And then later in the column was this line: “We are closer to top countries now and on a good day can upset any team, regardless of their ranking.”
Common sense and consequences now show that the 18 he picked were not good enough for the Commonwealth Games. And which big teams did India upset in the CWG? On the contrary, they lost to lower-racked England and New Zealand. Will India now see a write-up on why a team that was mentally and physically preparing for the CWG gold ended up 4th?
Former Indian captain and coach V Bhaskaran, who captained the team to Gold at the 1980 Moscow Olympics and later coached winning Indian teams at the Azlan Shah and who was coach of the 1st Indian junior team at the World Cup in 1997, said, “There is nobody asking questions of this bunch who is in charge. Can someone out there explain Rupinder Pal Singh’s hamstring injury? Yes, it can happen in a match. But in the matches before, he wasn’t stretching his left leg fully during PCs. Was he fully fit when he landed at Gold Coast?”
For a team to completely crumble, even in the match against Pakistan, whom earlier they have beaten by bigger margins, was a sorry state of affairs. Pakistan used a lone forward and got their goal; no defence marking was needed. Even when Rupinder pulled up while chasing a ball in his own defence, the commentator said, “This is the danger when you play a full back for long stretches in the match.” Was the inefficiency of the defence line the reason why Rupinder played for long?

Data pulled from a collection
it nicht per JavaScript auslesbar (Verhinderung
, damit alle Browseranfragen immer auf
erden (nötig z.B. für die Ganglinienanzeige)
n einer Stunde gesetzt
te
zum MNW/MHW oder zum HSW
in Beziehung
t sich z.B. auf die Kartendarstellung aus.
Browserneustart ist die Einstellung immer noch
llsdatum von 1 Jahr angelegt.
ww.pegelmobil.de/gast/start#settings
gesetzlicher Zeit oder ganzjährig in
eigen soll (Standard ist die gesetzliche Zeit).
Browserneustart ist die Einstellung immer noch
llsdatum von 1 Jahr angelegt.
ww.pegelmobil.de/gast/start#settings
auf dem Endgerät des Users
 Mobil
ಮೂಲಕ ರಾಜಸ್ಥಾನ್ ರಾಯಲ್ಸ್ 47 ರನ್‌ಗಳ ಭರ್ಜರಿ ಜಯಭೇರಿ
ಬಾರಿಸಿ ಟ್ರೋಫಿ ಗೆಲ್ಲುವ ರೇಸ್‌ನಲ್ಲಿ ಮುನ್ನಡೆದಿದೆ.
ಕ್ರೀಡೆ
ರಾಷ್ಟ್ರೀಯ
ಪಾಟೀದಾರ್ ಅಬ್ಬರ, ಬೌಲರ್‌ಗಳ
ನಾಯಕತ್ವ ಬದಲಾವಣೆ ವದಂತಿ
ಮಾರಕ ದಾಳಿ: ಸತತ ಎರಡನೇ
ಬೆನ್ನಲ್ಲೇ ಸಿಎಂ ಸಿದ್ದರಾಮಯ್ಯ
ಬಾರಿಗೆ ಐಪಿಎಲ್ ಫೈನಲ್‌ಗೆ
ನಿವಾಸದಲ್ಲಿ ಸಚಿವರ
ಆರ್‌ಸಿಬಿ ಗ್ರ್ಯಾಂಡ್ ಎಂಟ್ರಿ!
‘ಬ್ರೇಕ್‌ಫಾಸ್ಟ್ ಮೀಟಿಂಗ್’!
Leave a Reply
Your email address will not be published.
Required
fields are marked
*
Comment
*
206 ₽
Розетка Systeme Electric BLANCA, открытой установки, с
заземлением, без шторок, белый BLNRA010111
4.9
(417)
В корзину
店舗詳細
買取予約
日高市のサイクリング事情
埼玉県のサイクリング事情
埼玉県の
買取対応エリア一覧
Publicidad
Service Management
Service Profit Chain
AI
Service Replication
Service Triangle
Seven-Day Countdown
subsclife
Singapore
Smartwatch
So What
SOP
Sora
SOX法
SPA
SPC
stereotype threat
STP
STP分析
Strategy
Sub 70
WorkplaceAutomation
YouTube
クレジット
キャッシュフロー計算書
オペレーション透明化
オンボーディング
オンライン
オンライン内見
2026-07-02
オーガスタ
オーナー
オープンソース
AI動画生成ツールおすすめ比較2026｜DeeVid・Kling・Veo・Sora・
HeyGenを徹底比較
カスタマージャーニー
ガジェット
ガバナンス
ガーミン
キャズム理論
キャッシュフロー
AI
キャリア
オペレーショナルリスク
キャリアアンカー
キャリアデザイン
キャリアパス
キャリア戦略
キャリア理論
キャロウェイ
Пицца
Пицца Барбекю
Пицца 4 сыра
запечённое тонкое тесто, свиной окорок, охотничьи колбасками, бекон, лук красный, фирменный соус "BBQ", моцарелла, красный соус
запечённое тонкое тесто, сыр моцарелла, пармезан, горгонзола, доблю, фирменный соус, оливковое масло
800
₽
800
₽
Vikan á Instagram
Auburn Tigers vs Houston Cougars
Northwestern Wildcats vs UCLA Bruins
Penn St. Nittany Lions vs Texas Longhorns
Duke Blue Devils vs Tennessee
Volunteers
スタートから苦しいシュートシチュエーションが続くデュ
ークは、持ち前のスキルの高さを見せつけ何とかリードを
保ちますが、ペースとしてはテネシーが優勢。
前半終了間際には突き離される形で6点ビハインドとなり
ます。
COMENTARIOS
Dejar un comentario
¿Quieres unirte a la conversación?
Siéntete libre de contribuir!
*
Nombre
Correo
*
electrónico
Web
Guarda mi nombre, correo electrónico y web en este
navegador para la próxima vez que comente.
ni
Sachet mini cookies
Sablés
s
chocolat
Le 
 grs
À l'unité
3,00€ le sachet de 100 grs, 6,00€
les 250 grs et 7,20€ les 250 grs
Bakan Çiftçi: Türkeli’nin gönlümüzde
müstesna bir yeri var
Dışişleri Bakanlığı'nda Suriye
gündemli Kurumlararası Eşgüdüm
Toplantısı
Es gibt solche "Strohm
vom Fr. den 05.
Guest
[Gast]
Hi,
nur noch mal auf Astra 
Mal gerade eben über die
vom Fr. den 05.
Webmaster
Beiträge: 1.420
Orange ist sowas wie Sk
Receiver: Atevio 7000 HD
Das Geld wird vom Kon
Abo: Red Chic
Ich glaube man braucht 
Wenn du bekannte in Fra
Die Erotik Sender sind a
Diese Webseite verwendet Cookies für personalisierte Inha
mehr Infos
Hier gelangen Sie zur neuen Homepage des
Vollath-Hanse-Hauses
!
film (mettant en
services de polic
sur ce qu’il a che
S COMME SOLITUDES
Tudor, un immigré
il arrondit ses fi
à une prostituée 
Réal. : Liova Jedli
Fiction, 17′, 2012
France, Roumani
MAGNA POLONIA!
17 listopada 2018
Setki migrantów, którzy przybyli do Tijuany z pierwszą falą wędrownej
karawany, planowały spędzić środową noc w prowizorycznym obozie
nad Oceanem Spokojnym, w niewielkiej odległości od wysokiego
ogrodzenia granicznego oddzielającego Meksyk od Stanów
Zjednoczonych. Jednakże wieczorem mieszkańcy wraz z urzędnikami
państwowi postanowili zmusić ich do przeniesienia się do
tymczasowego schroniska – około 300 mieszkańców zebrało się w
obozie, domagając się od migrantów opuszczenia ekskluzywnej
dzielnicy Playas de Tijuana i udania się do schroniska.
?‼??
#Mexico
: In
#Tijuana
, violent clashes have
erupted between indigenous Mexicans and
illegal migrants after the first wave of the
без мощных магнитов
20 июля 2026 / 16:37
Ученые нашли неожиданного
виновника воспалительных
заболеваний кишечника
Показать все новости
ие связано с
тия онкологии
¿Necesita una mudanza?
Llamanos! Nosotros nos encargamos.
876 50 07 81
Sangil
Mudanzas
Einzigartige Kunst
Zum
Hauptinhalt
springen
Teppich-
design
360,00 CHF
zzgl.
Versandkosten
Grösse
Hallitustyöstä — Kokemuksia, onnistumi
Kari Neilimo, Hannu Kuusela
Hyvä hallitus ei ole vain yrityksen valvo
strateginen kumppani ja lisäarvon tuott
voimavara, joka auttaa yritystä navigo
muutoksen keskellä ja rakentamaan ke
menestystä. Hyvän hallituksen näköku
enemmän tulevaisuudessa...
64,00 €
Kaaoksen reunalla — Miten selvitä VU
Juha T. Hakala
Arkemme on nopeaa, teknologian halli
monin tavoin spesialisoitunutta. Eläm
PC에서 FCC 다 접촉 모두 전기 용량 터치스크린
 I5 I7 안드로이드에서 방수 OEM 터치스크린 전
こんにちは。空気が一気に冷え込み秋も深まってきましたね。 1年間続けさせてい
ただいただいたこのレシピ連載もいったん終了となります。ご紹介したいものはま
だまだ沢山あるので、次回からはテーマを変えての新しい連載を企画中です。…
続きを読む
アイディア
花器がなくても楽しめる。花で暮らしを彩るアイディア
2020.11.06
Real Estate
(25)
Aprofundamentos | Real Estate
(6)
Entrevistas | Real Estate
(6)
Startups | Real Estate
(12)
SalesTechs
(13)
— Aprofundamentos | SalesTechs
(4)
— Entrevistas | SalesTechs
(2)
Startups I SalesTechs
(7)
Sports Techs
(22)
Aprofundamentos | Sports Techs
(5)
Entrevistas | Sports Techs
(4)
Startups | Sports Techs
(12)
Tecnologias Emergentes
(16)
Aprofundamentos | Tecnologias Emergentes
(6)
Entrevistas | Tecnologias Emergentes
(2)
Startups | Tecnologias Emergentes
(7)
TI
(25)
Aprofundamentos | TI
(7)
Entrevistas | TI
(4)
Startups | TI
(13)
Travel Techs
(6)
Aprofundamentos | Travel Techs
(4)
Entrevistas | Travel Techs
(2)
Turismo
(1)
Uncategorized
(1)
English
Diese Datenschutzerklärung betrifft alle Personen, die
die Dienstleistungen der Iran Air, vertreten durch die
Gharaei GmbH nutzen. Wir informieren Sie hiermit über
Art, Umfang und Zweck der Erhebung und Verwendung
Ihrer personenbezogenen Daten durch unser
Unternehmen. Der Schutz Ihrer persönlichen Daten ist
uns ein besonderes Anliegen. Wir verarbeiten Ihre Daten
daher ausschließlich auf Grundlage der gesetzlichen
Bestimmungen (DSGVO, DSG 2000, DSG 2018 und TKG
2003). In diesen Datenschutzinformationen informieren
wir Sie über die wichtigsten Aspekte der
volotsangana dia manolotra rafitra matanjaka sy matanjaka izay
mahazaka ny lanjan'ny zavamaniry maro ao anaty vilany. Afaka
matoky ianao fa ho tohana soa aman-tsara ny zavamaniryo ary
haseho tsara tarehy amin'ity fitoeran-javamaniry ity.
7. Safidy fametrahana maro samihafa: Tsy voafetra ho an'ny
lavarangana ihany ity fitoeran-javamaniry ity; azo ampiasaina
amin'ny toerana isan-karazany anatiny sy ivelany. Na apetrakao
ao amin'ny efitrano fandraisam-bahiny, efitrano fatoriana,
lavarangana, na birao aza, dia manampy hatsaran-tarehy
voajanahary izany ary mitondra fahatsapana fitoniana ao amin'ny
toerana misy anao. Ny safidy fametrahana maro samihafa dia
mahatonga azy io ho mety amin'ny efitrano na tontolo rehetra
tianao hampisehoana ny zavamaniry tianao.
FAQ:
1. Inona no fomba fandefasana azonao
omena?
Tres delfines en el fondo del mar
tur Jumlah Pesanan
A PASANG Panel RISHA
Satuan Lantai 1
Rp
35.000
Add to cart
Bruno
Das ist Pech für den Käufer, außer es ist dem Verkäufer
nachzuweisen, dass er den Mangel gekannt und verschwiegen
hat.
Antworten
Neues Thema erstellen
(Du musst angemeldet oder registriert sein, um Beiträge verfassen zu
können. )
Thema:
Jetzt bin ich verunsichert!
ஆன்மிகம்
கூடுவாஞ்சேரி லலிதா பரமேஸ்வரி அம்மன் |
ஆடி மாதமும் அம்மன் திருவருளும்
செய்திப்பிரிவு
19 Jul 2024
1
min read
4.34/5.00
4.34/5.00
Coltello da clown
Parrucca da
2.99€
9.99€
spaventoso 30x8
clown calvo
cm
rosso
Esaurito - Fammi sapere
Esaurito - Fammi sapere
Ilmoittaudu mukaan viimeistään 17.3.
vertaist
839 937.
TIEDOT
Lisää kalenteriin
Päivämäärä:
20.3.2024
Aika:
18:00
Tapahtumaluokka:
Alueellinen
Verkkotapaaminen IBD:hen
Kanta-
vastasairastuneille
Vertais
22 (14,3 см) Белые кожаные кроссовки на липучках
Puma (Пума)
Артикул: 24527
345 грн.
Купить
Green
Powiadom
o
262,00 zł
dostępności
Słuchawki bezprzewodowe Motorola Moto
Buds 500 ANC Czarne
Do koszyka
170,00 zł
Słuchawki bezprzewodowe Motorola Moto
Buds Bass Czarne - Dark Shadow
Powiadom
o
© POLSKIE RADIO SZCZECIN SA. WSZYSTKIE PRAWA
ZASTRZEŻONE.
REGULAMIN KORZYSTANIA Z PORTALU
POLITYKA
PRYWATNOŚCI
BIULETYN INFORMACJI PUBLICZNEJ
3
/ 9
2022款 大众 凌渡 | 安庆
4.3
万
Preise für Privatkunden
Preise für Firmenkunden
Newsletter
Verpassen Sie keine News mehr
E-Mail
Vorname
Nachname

**Work instructions:**
(1) According to the hockey text, which two teams did India lose to at the Commonwealth Games?
(2) Please copy the records from their first line through the line containing "ಬಾರಿಗೆ ಐಪಿಎಲ್ ಫೈನಲ್‌ಗೆ", including both ends.
The text and the records are two separate pieces of material.

**Answers for each item:**
(1) England and New Zealand.

(2)
it nicht per JavaScript auslesbar (Verhinderung
, damit alle Browseranfragen immer auf
erden (nötig z.B. für die Ganglinienanzeige)
n einer Stunde gesetzt
te
zum MNW/MHW oder zum HSW
in Beziehung
t sich z.B. auf die Kartendarstellung aus.
Browserneustart ist die Einstellung immer noch
llsdatum von 1 Jahr angelegt.
ww.pegelmobil.de/gast/start#settings
gesetzlicher Zeit oder ganzjährig in
eigen soll (Standard ist die gesetzliche Zeit).
Browserneustart ist die Einstellung immer noch
llsdatum von 1 Jahr angelegt.
ww.pegelmobil.de/gast/start#settings
auf dem Endgerät des Users
 Mobil
ಮೂಲಕ ರಾಜಸ್ಥಾನ್ ರಾಯಲ್ಸ್ 47 ರನ್‌ಗಳ ಭರ್ಜರಿ ಜಯಭೇರಿ
ಬಾರಿಸಿ ಟ್ರೋಫಿ ಗೆಲ್ಲುವ ರೇಸ್‌ನಲ್ಲಿ ಮುನ್ನಡೆದಿದೆ.
ಕ್ರೀಡೆ
ರಾಷ್ಟ್ರೀಯ
ಪಾಟೀದಾರ್ ಅಬ್ಬರ, ಬೌಲರ್‌ಗಳ
ನಾಯಕತ್ವ ಬದಲಾವಣೆ ವದಂತಿ
ಮಾರಕ ದಾಳಿ: ಸತತ ಎರಡನೇ
ಬೆನ್ನಲ್ಲೇ ಸಿಎಂ ಸಿದ್ದರಾಮಯ್ಯ
ಬಾರಿಗೆ ಐಪಿಎಲ್ ಫೈನಲ್‌ಗೆ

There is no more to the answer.